§ Dataset:
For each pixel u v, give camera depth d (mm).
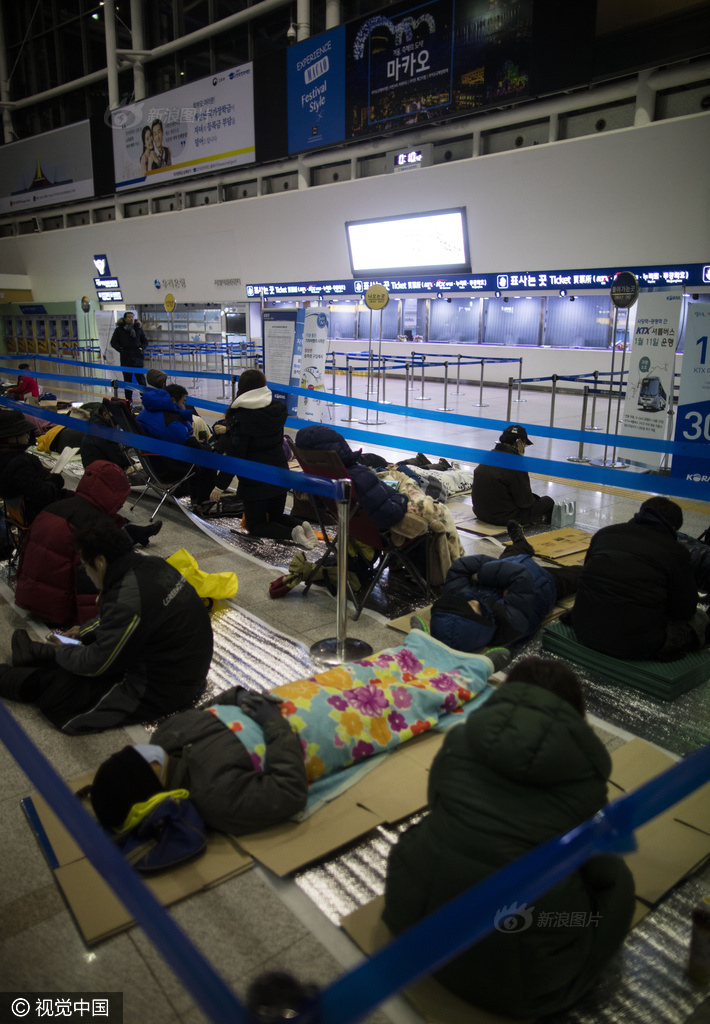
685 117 11180
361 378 20344
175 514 6230
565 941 1609
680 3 11188
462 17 13812
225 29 19797
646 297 7348
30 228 28344
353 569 4402
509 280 14969
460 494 6703
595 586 3283
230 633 3729
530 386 17188
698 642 3307
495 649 3152
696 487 3604
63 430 8656
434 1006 1674
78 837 1396
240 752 2221
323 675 2666
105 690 2867
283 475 3480
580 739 1626
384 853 2168
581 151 12523
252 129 18469
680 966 1813
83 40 23938
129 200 23531
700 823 2271
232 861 2100
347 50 15828
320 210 17500
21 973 1775
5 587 4445
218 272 21172
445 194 14969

§ Task details: Exactly retype each record above, dropping images.

§ Solution below:
For each pixel u v, give camera depth d (mm).
685 117 11180
361 378 20344
175 514 6230
565 941 1609
680 3 11188
462 17 13812
225 29 19797
646 297 7348
30 228 28344
353 569 4402
509 280 14969
460 494 6703
595 586 3283
230 633 3729
530 386 17188
698 642 3307
495 649 3152
696 487 3604
63 430 8656
434 1006 1674
78 837 1396
240 752 2221
323 675 2666
105 690 2867
283 475 3480
580 739 1626
384 853 2168
581 151 12523
252 129 18469
680 966 1813
83 40 23938
129 200 23531
700 823 2271
232 861 2100
347 50 15828
320 210 17500
21 973 1775
5 587 4445
218 272 21172
445 194 14969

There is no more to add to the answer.